Williams says construction on Kansas to Kingfisher Bluestem pipeline won’t happen until 2020

More details of Tulsa’s Williams company’s plans for a 187-mile long pipeline from central Kansas to Kingfisher, Oklahoma have been released.

It was in February when the company made known of its plans for the natural gas pipeline to be built with landowner notifications to be carried out soon. OK Energy Today reported it on Feb. 14.

Williams is in the process of seeking permits to carry gas liquids through the Bluestem  line to run from the gas-storage site at Conway, Kansas in McPherson County.Company representatives recently briefed Sedgwick County Commissioners in Wichita because the line’s route will take it through the Wichita suburb of Cheney.

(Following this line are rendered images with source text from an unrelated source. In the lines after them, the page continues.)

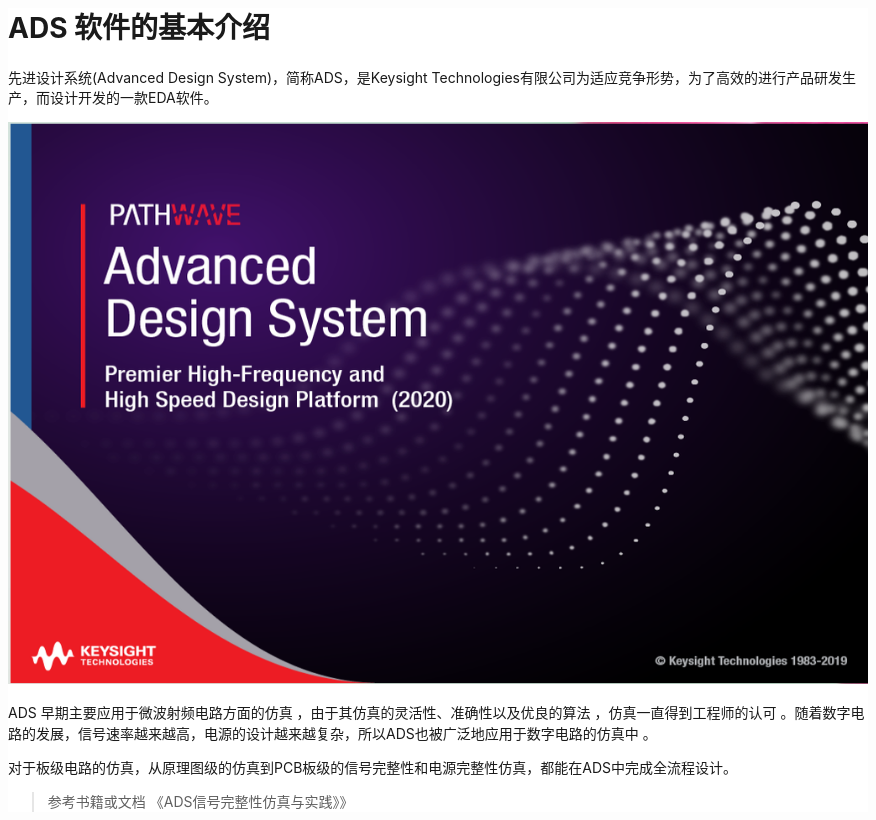 #   ADS 软件的基本介绍

先进设计系统(Advanced Design System)，简称ADS，是Keysight Technologies有限公司为适应竞争形势，为了高效的进行产品研发生产，而设计开发的一款EDA软件。

<img src="images/0101.PNG" width="100%">

ADS 早期主要应用于微波射频电路方面的仿真 ，由于其仿真的灵活性、准确性以及优良的算法 ，仿真一直得到工程师的认可 。随着数字电路的发展，信号速率越来越高，电源的设计越来越复杂，所以ADS也被广泛地应用于数字电路的仿真中 。

对于板级电路的仿真，从原理图级的仿真到PCB板级的信号完整性和电源完整性仿真，都能在ADS中完成全流程设计。


>  参考书籍或文档 《ADS信号完整性仿真与实践》》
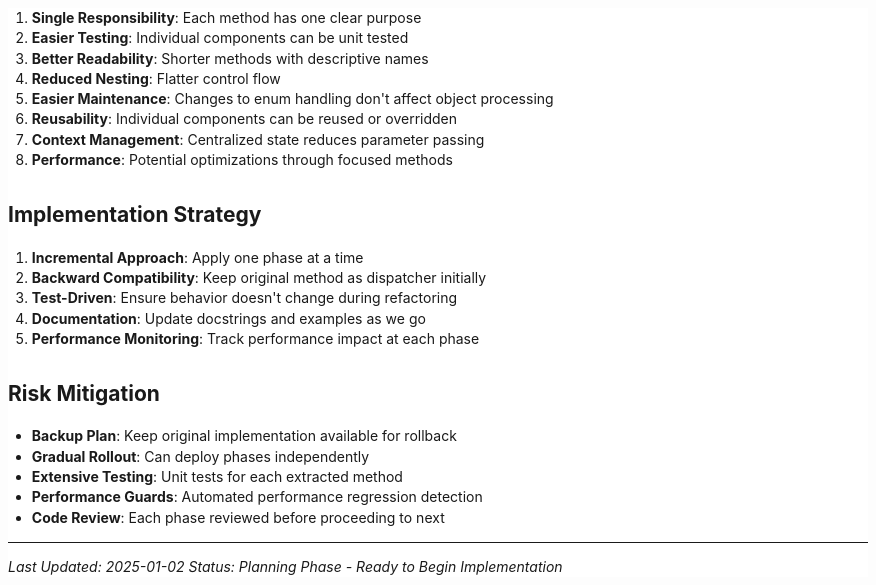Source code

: 1. **Single Responsibility**: Each method has one clear purpose
2. **Easier Testing**: Individual components can be unit tested
3. **Better Readability**: Shorter methods with descriptive names
4. **Reduced Nesting**: Flatter control flow
5. **Easier Maintenance**: Changes to enum handling don't affect object processing
6. **Reusability**: Individual components can be reused or overridden
7. **Context Management**: Centralized state reduces parameter passing
8. **Performance**: Potential optimizations through focused methods

## Implementation Strategy

1. **Incremental Approach**: Apply one phase at a time
2. **Backward Compatibility**: Keep original method as dispatcher initially
3. **Test-Driven**: Ensure behavior doesn't change during refactoring
4. **Documentation**: Update docstrings and examples as we go
5. **Performance Monitoring**: Track performance impact at each phase

## Risk Mitigation

- **Backup Plan**: Keep original implementation available for rollback
- **Gradual Rollout**: Can deploy phases independently
- **Extensive Testing**: Unit tests for each extracted method
- **Performance Guards**: Automated performance regression detection
- **Code Review**: Each phase reviewed before proceeding to next

---

*Last Updated: 2025-01-02*
*Status: Planning Phase - Ready to Begin Implementation*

Contractor Jay Vincent told county commissioners that pressurized gas liquids such as propane and butane will be carried in the 16-inch line. But he said most of it will be across farmland. He explained the pressured gas liquids are byproduct of natural gas production and the liquids are safer than an oil pipeline.

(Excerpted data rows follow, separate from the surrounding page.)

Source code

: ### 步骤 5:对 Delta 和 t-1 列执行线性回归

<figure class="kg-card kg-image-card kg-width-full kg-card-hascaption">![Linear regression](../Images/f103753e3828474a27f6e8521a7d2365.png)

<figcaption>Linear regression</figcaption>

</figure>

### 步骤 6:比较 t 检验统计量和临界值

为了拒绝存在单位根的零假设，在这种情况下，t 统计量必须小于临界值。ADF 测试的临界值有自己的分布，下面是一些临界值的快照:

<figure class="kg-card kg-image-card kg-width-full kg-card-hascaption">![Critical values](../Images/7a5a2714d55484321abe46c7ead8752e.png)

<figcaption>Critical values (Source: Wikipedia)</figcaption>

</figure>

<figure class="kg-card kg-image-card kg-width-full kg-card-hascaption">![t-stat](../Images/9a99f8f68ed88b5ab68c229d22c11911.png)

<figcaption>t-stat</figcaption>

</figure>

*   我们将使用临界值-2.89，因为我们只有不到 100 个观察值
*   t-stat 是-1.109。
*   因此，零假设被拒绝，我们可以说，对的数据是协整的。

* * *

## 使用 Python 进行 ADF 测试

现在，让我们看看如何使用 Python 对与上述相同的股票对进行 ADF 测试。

The line will originate at thee Mid-Continent Fractionation and Storage LLC’s facility in Conway. When it is finished, it will deliver NGLs to customers and the proposed pipeline system near Kingfisher.

Under the Williams timeline, the initial outreach and landowner notifications started in January while the civil and environmental surveys got underway in  February. Completion of the permitting process is expected in January 2020 while construction will begin in the first quarter of next year. Williams plans to have the Bluestem line operational by the fourth quarter of next year.

The Bluestem Pipeline project is required to obtain a number of permits and will undergo review by local, state and federal entities.

The proposed Bluestem Pipeline project crosses a number of waterbodies and wetlands that are under the jurisdiction of the U.S. Army Corps of Engineers (USACE), including two USACE Districts (Kansas City, Kansas, and Tulsa, Oklahoma). As such, the proposed Bluestem Project will be subject to the requirements of Section 404 of the Clean Water Act, which requires that a permit be issued by the USACE prior to the start of construction.

As a federal action, the USACE permit will require that wetlands and waterbodies be surveyed and mapped along the entire project route, and will trigger the requirements of other federal and state regulations, including those regarding species with protected status on the federal and state levels (e.g., the Endangered Species Act and Migratory Bird Treaty Act) and those regarding the preservation of historic and/or culturally significant resources (i.e., the requirements of Section 106 of the National Historic Preservation Act).

Surveys are also required along portions of the proposed route for habitat that could support listed species, as well as for cultural or historic resources.